Below are the records; they must be reproduced verbatim.

AVAILABLE RECORDS: Begin

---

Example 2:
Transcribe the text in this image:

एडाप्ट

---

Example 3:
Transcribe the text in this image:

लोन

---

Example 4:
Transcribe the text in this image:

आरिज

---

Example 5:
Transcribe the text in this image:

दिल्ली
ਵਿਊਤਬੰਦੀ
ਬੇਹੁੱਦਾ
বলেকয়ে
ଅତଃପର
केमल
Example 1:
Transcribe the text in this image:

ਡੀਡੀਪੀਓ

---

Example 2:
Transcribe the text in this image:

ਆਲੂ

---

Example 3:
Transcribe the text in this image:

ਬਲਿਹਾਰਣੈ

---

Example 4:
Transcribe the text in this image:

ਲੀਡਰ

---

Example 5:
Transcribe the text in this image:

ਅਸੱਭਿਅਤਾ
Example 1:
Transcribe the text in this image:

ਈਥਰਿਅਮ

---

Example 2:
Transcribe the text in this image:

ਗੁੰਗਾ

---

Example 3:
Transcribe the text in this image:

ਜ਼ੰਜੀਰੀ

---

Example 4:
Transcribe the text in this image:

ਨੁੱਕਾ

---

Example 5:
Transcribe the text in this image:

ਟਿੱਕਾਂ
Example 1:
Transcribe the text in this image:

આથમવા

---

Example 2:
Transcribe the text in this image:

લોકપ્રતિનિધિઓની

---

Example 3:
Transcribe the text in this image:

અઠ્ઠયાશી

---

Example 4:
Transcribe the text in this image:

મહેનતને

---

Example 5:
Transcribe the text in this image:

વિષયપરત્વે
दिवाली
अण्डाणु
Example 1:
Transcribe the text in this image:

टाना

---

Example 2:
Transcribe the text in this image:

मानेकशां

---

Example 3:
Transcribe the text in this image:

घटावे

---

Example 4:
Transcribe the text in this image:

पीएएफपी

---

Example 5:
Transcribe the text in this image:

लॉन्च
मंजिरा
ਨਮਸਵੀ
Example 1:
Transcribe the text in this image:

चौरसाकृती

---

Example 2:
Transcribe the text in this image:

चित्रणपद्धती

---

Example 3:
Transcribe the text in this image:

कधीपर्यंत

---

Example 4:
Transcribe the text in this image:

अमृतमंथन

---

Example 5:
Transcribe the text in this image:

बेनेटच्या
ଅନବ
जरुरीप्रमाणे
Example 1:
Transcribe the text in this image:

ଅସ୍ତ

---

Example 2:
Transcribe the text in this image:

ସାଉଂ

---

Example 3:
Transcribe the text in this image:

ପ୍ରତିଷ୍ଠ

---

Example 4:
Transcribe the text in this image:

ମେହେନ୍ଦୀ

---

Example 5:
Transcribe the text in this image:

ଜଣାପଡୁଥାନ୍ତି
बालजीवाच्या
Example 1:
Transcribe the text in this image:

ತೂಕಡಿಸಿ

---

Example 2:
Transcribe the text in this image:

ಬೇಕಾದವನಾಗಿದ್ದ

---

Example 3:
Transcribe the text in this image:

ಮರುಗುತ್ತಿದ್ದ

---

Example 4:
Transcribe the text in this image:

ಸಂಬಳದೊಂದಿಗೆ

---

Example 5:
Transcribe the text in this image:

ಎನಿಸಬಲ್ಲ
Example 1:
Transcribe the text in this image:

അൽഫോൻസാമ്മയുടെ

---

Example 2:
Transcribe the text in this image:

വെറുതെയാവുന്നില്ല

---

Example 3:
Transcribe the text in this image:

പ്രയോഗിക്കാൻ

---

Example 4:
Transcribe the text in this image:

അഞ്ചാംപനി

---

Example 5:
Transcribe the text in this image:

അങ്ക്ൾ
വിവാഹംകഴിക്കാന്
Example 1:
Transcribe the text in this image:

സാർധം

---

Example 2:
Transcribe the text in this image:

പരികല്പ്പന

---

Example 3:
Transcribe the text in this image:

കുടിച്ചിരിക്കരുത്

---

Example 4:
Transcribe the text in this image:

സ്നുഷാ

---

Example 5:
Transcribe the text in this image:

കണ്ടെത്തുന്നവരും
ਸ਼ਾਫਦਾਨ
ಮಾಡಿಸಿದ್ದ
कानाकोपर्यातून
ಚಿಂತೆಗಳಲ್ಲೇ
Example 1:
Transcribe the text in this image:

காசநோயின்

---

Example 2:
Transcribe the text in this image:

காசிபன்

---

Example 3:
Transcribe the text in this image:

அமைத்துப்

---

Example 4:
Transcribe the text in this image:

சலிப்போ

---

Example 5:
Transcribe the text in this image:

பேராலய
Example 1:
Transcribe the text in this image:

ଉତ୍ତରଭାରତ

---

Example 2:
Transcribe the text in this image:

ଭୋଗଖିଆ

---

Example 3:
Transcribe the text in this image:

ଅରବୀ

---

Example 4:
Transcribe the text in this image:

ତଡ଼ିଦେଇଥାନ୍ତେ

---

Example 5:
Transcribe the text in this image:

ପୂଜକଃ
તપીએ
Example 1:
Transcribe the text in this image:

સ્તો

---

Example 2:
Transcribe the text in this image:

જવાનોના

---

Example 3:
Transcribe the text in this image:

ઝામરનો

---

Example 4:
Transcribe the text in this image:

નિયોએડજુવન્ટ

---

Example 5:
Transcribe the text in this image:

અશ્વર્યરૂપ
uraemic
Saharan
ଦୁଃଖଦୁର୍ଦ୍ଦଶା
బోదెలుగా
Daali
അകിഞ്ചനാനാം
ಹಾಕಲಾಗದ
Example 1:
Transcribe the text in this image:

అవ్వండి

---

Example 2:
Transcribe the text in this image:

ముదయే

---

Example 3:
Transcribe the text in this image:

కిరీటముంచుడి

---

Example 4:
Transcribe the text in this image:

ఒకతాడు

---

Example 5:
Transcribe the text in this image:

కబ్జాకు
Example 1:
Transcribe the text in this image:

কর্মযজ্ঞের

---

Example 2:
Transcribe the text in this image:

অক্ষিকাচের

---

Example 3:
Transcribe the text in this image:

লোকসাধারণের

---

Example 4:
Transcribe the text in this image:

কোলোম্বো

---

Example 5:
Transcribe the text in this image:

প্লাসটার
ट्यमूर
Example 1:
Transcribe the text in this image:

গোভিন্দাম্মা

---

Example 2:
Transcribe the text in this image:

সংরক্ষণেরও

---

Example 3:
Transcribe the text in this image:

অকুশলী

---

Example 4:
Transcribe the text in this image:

AVAILABLE RECORDS: End

__YOUR SOLUTION__.
---

Example 2:
Transcribe the text in this image:

एडाप्ट

---

Example 3:
Transcribe the text in this image:

लोन

---

Example 4:
Transcribe the text in this image:

आरिज

---

Example 5:
Transcribe the text in this image:

दिल्ली
ਵਿਊਤਬੰਦੀ
ਬੇਹੁੱਦਾ
বলেকয়ে
ଅତଃପର
केमल
Example 1:
Transcribe the text in this image:

ਡੀਡੀਪੀਓ

---

Example 2:
Transcribe the text in this image:

ਆਲੂ

---

Example 3:
Transcribe the text in this image:

ਬਲਿਹਾਰਣੈ

---

Example 4:
Transcribe the text in this image:

ਲੀਡਰ

---

Example 5:
Transcribe the text in this image:

ਅਸੱਭਿਅਤਾ
Example 1:
Transcribe the text in this image:

ਈਥਰਿਅਮ

---

Example 2:
Transcribe the text in this image:

ਗੁੰਗਾ

---

Example 3:
Transcribe the text in this image:

ਜ਼ੰਜੀਰੀ

---

Example 4:
Transcribe the text in this image:

ਨੁੱਕਾ

---

Example 5:
Transcribe the text in this image:

ਟਿੱਕਾਂ
Example 1:
Transcribe the text in this image:

આથમવા

---

Example 2:
Transcribe the text in this image:

લોકપ્રતિનિધિઓની

---

Example 3:
Transcribe the text in this image:

અઠ્ઠયાશી

---

Example 4:
Transcribe the text in this image:

મહેનતને

---

Example 5:
Transcribe the text in this image:

વિષયપરત્વે
दिवाली
अण्डाणु
Example 1:
Transcribe the text in this image:

टाना

---

Example 2:
Transcribe the text in this image:

मानेकशां

---

Example 3:
Transcribe the text in this image:

घटावे

---

Example 4:
Transcribe the text in this image:

पीएएफपी

---

Example 5:
Transcribe the text in this image:

लॉन्च
मंजिरा
ਨਮਸਵੀ
Example 1:
Transcribe the text in this image:

चौरसाकृती

---

Example 2:
Transcribe the text in this image:

चित्रणपद्धती

---

Example 3:
Transcribe the text in this image:

कधीपर्यंत

---

Example 4:
Transcribe the text in this image:

अमृतमंथन

---

Example 5:
Transcribe the text in this image:

बेनेटच्या
ଅନବ
जरुरीप्रमाणे
Example 1:
Transcribe the text in this image:

ଅସ୍ତ

---

Example 2:
Transcribe the text in this image:

ସାଉଂ

---

Example 3:
Transcribe the text in this image:

ପ୍ରତିଷ୍ଠ

---

Example 4:
Transcribe the text in this image:

ମେହେନ୍ଦୀ

---

Example 5:
Transcribe the text in this image:

ଜଣାପଡୁଥାନ୍ତି
बालजीवाच्या
Example 1:
Transcribe the text in this image:

ತೂಕಡಿಸಿ

---

Example 2:
Transcribe the text in this image:

ಬೇಕಾದವನಾಗಿದ್ದ

---

Example 3:
Transcribe the text in this image:

ಮರುಗುತ್ತಿದ್ದ

---

Example 4:
Transcribe the text in this image:

ಸಂಬಳದೊಂದಿಗೆ

---

Example 5:
Transcribe the text in this image:

ಎನಿಸಬಲ್ಲ
Example 1:
Transcribe the text in this image:

അൽഫോൻസാമ്മയുടെ

---

Example 2:
Transcribe the text in this image:

വെറുതെയാവുന്നില്ല

---

Example 3:
Transcribe the text in this image:

പ്രയോഗിക്കാൻ

---

Example 4:
Transcribe the text in this image:

അഞ്ചാംപനി

---

Example 5:
Transcribe the text in this image:

അങ്ക്ൾ
വിവാഹംകഴിക്കാന്
Example 1:
Transcribe the text in this image:

സാർധം

---

Example 2:
Transcribe the text in this image:

പരികല്പ്പന

---

Example 3:
Transcribe the text in this image:

കുടിച്ചിരിക്കരുത്

---

Example 4:
Transcribe the text in this image:

സ്നുഷാ

---

Example 5:
Transcribe the text in this image:

കണ്ടെത്തുന്നവരും
ਸ਼ਾਫਦਾਨ
ಮಾಡಿಸಿದ್ದ
कानाकोपर्यातून
ಚಿಂತೆಗಳಲ್ಲೇ
Example 1:
Transcribe the text in this image:

காசநோயின்

---

Example 2:
Transcribe the text in this image:

காசிபன்

---

Example 3:
Transcribe the text in this image:

அமைத்துப்

---

Example 4:
Transcribe the text in this image:

சலிப்போ

---

Example 5:
Transcribe the text in this image:

பேராலய
Example 1:
Transcribe the text in this image:

ଉତ୍ତରଭାରତ

---

Example 2:
Transcribe the text in this image:

ଭୋଗଖିଆ

---

Example 3:
Transcribe the text in this image:

ଅରବୀ

---

Example 4:
Transcribe the text in this image:

ତଡ଼ିଦେଇଥାନ୍ତେ

---

Example 5:
Transcribe the text in this image:

ପୂଜକଃ
તપીએ
Example 1:
Transcribe the text in this image:

સ્તો

---

Example 2:
Transcribe the text in this image:

જવાનોના

---

Example 3:
Transcribe the text in this image:

ઝામરનો

---

Example 4:
Transcribe the text in this image:

નિયોએડજુવન્ટ

---

Example 5:
Transcribe the text in this image:

અશ્વર્યરૂપ
uraemic
Saharan
ଦୁଃଖଦୁର୍ଦ୍ଦଶା
బోదెలుగా
Daali
അകിഞ്ചനാനാം
ಹಾಕಲಾಗದ
Example 1:
Transcribe the text in this image:

అవ్వండి

---

Example 2:
Transcribe the text in this image:

ముదయే

---

Example 3:
Transcribe the text in this image:

కిరీటముంచుడి

---

Example 4:
Transcribe the text in this image:

ఒకతాడు

---

Example 5:
Transcribe the text in this image:

కబ్జాకు
Example 1:
Transcribe the text in this image:

কর্মযজ্ঞের

---

Example 2:
Transcribe the text in this image:

অক্ষিকাচের

---

Example 3:
Transcribe the text in this image:

লোকসাধারণের

---

Example 4:
Transcribe the text in this image:

কোলোম্বো

---

Example 5:
Transcribe the text in this image:

প্লাসটার
ट्यमूर
Example 1:
Transcribe the text in this image:

গোভিন্দাম্মা

---

Example 2:
Transcribe the text in this image:

সংরক্ষণেরও

---

Example 3:
Transcribe the text in this image:

অকুশলী

---

Example 4:
Transcribe the text in this image:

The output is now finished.